Specializes in Med-Surg, Trauma, Ortho, Neuro, Cardiac.
Originally posted by meredithT

I have worked in a fortune 500 company for 20 years as a professional (I'm a CPA). For a period of 4 years, I worked in the research division where many were PHd's. But throughout my 20 years, every one of us calls each other by our first names through the entire company. When the v.p. comes to town, everyone addresses him by first name. Nobody is called "Dr." in conversation. Occasionally you see it on very official memo's (never e-mails).

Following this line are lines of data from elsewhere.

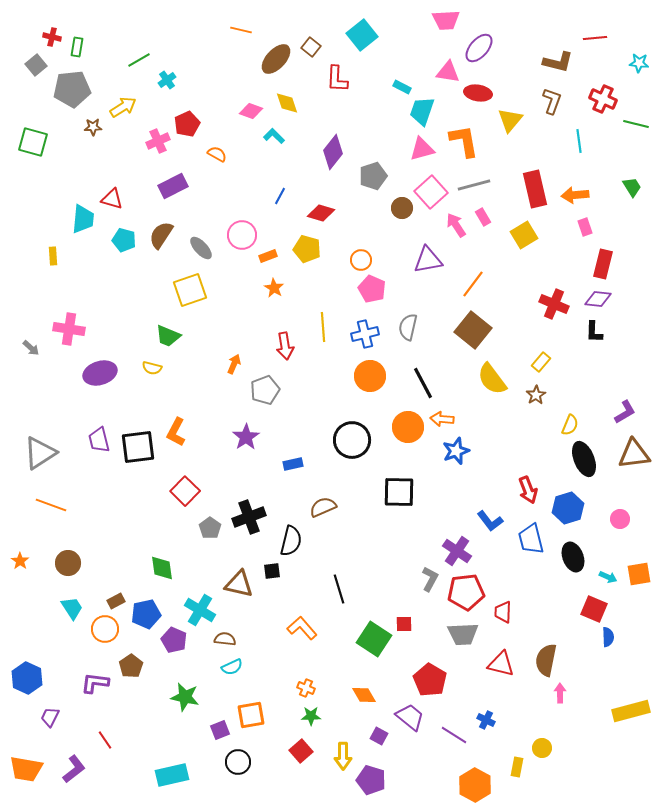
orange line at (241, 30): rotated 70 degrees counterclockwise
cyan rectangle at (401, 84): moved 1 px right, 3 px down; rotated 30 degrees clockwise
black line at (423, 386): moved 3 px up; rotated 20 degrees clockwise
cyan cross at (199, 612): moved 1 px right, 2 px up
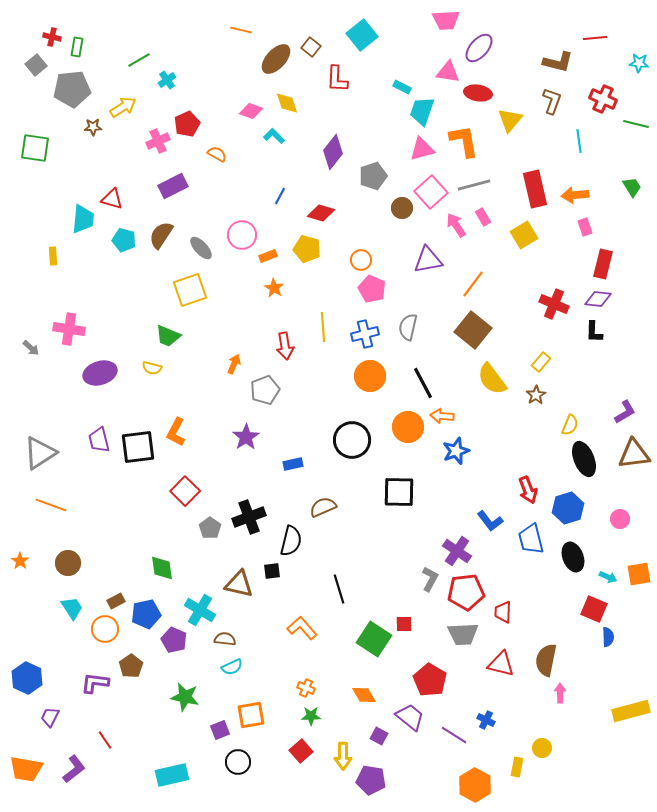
green square at (33, 142): moved 2 px right, 6 px down; rotated 8 degrees counterclockwise
orange arrow at (442, 419): moved 3 px up
purple pentagon at (371, 780): rotated 8 degrees counterclockwise
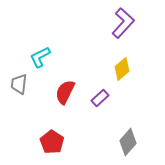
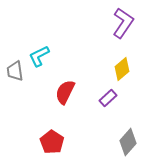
purple L-shape: rotated 8 degrees counterclockwise
cyan L-shape: moved 1 px left, 1 px up
gray trapezoid: moved 4 px left, 13 px up; rotated 15 degrees counterclockwise
purple rectangle: moved 8 px right
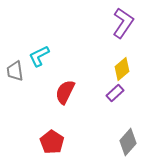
purple rectangle: moved 7 px right, 5 px up
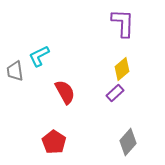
purple L-shape: rotated 32 degrees counterclockwise
red semicircle: rotated 125 degrees clockwise
red pentagon: moved 2 px right
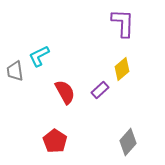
purple rectangle: moved 15 px left, 3 px up
red pentagon: moved 1 px right, 1 px up
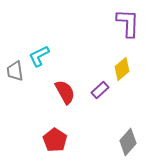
purple L-shape: moved 5 px right
red pentagon: moved 1 px up
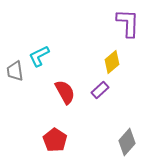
yellow diamond: moved 10 px left, 7 px up
gray diamond: moved 1 px left
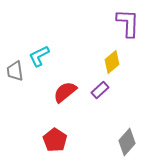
red semicircle: rotated 100 degrees counterclockwise
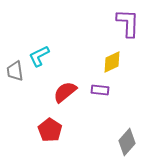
yellow diamond: rotated 15 degrees clockwise
purple rectangle: rotated 48 degrees clockwise
red pentagon: moved 5 px left, 10 px up
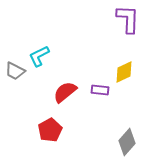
purple L-shape: moved 4 px up
yellow diamond: moved 12 px right, 10 px down
gray trapezoid: rotated 55 degrees counterclockwise
red pentagon: rotated 10 degrees clockwise
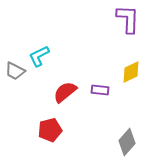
yellow diamond: moved 7 px right
red pentagon: rotated 15 degrees clockwise
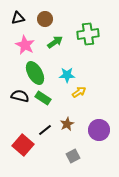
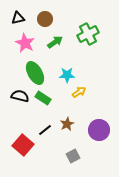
green cross: rotated 20 degrees counterclockwise
pink star: moved 2 px up
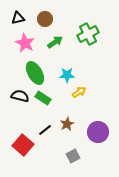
purple circle: moved 1 px left, 2 px down
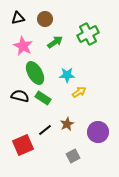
pink star: moved 2 px left, 3 px down
red square: rotated 25 degrees clockwise
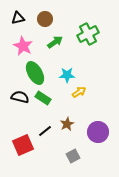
black semicircle: moved 1 px down
black line: moved 1 px down
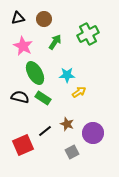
brown circle: moved 1 px left
green arrow: rotated 21 degrees counterclockwise
brown star: rotated 24 degrees counterclockwise
purple circle: moved 5 px left, 1 px down
gray square: moved 1 px left, 4 px up
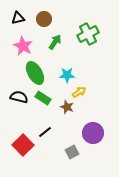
black semicircle: moved 1 px left
brown star: moved 17 px up
black line: moved 1 px down
red square: rotated 20 degrees counterclockwise
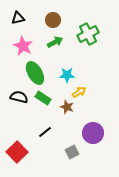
brown circle: moved 9 px right, 1 px down
green arrow: rotated 28 degrees clockwise
red square: moved 6 px left, 7 px down
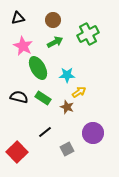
green ellipse: moved 3 px right, 5 px up
gray square: moved 5 px left, 3 px up
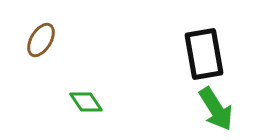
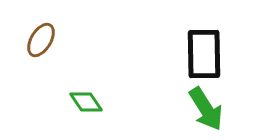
black rectangle: rotated 9 degrees clockwise
green arrow: moved 10 px left
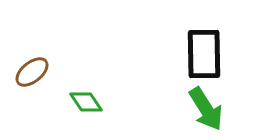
brown ellipse: moved 9 px left, 32 px down; rotated 20 degrees clockwise
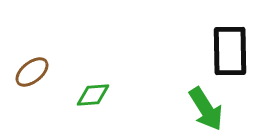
black rectangle: moved 26 px right, 3 px up
green diamond: moved 7 px right, 7 px up; rotated 60 degrees counterclockwise
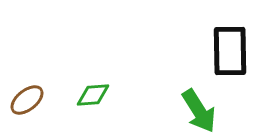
brown ellipse: moved 5 px left, 28 px down
green arrow: moved 7 px left, 2 px down
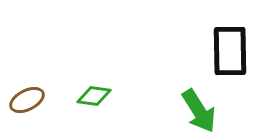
green diamond: moved 1 px right, 1 px down; rotated 12 degrees clockwise
brown ellipse: rotated 12 degrees clockwise
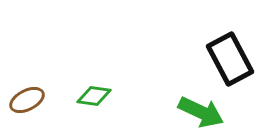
black rectangle: moved 8 px down; rotated 27 degrees counterclockwise
green arrow: moved 2 px right, 1 px down; rotated 33 degrees counterclockwise
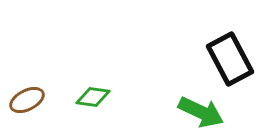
green diamond: moved 1 px left, 1 px down
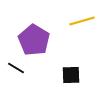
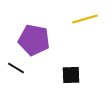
yellow line: moved 3 px right, 2 px up
purple pentagon: rotated 20 degrees counterclockwise
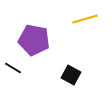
black line: moved 3 px left
black square: rotated 30 degrees clockwise
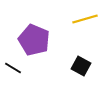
purple pentagon: rotated 12 degrees clockwise
black square: moved 10 px right, 9 px up
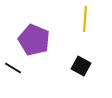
yellow line: rotated 70 degrees counterclockwise
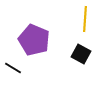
black square: moved 12 px up
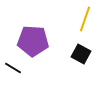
yellow line: rotated 15 degrees clockwise
purple pentagon: moved 1 px left, 1 px down; rotated 20 degrees counterclockwise
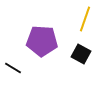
purple pentagon: moved 9 px right
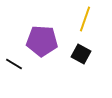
black line: moved 1 px right, 4 px up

Ten years ago, I worked as a volunteer in the ER and immediately noticed that the nurses called the Dr.s as "Dr. Brown" while the Dr.'s called the nurses by first name only. The disparity in terms of address is not a positive thing, in my opinion. It was quite a surprize too, as I assumed that it would be similar to my work environment. I think that contributes to some of the tension between Dr.'s and nurses. Has it gotten any better or is this still the norm?

Meredith

No, in fact many doctors insist on being called doctors long after they retire. I've had a several, not many, but several patients who insisted on being called Dr. patient. Their doctors even insisted we call their patients Dr. patient, their wives even called them Dr. patient...."Dr. so and so needs a bedpan please..." instead of "my husband needs a bedpan please.

However, I have no problem calling a doctor a Dr. so and so when at work. I'm on a first-name basis with only one doc that rounds at our hospital, but that's because I used to bowl with him outside of work.

I get just as bothered when people presume I'm a doctor. Doesn't happen as much anymore though.